The survey found that Millennial business travelers are more diverse than non-Millennials (60% more Hispanics and double the percentage of Asian-Americans), and the Millennials spend about as much per year as non-Millennials on flights even though the Millennials fly less frequently.
“That’s because they do more international travel, buy more refundable nonupgradable tickets, book their tickets later, and tend to make more itinerary changes per business trip than non-Millennials,” BCG states.
Business travelers, after all, come with disparate preferences, and BCG tried to portray that in the following chart:
Millennials, BCG found, report spending about 13% more per flight ticket on average than older business travelers.
Airlines that are busy selling premium seats to attract more ancillary revenue should consider tailoring their marketing to Millennials, who are 60% more likely to purchase upgrades for additional legroom, according to the study.
Millennials also are more apt to purchase in-flight entertainment, and Wi-Fi, the study states.
“Onboard, they are four times more likely to pay for Wi-Fi, twice as likely to watch downloads on their mobile devices, and 60 percent more likely to watch in-flight entertainment,” the study found.
Regarding upgrades, Millennials express a preference to earn discounted travel benefits from loyalty programs as opposed to earning elite status and other rewards, BCG found.
When it comes to choosing airlines, Millennials like JetBlue and Southwest, but they don’t fly the two carriers as often as they would like because of the relative lack of availability of their flights, the study found.
The study fits in with airlines’ and other marketers’ desires to know more about their customers so they can segment them and market to them more effectively.

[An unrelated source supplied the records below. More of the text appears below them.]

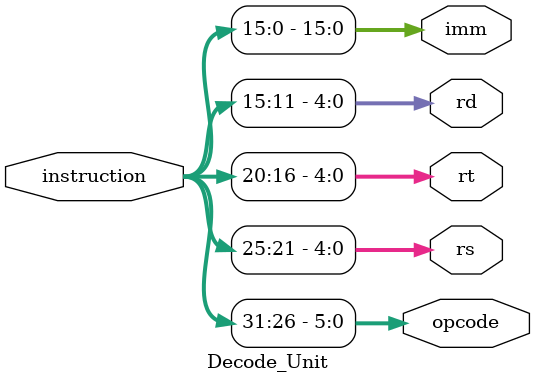
<source format=sv>
module Decode_Unit (
    input [31:0] instruction,  // 32-bit instruction input
    output [5:0] opcode,       // Operation code (bits 31-26)
    output [4:0] rs,           // Source register 1 (bits 25-21)
    output [4:0] rt,           // Source register 2 (bits 20-16)
    output [4:0] rd,           // Destination register (bits 15-11 for R-type)
    output [15:0] imm          // Immediate value (bits 15-0 for I-type)
);

    // Extract fields from the instruction
    assign opcode = instruction[31:26];  // Get opcode
    assign rs     = instruction[25:21];  // Get source register 1
    assign rt     = instruction[20:16];  // Get source register 2
    assign rd     = instruction[15:11];  // Get destination register (R-type)
    assign imm    = instruction[15:0];   // Get immediate value (I-type)

endmodule


</source>
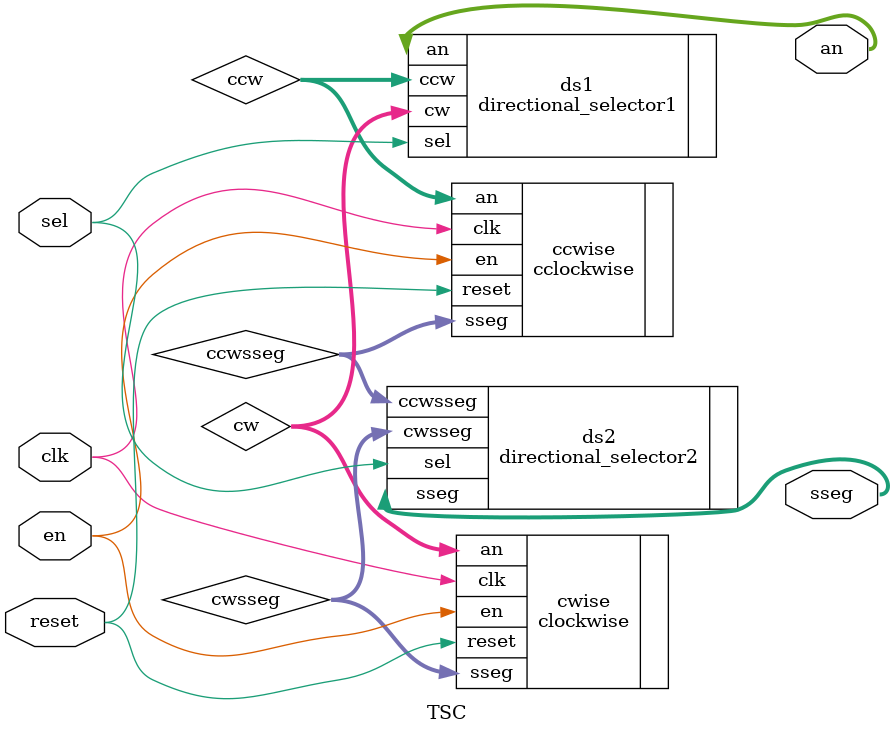
<source format=v>
`timescale 1ns / 1ps
module TSC(
   input wire clk, reset,sel,en,
    output  [3:0] an,  // enable 1-out-of-4 asserted low
    output  [7:0] sseg // led segments
   ); 
	 
	wire [7:0] cw;
	wire [7:0] ccw;
	wire [7:0] cwsseg;
	wire [7:0] ccwsseg;
	
	clockwise cwise (.clk(clk),.reset(reset),.sseg(cwsseg),.an(cw),.en(en));
	cclockwise ccwise(.clk(clk),.reset(reset),.sseg(ccwsseg),.an(ccw),.en(en));
	directional_selector1 ds1(.sel(sel),.cw(cw),.ccw(ccw),.an(an));
	directional_selector2 ds2(.sel(sel),.cwsseg(cwsseg),.ccwsseg(ccwsseg),.sseg(sseg));
	

endmodule 
</source>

“To succeed, companies should segment their customers to identify those most engaged in business and leisure travel; the segments that are most profitable; each segment’s unique behaviors, needs, frustrations, and preferences; and the return on investment from meeting each segment’s needs,” BCG states.
“Armed with these insights, companies can determine how well-positioned their brands are for the targeted segments and — at a minimum — adjust their messaging, communications frequency, and media mix accordingly.”
In short, Millennials won’t be starved for attention in coming years.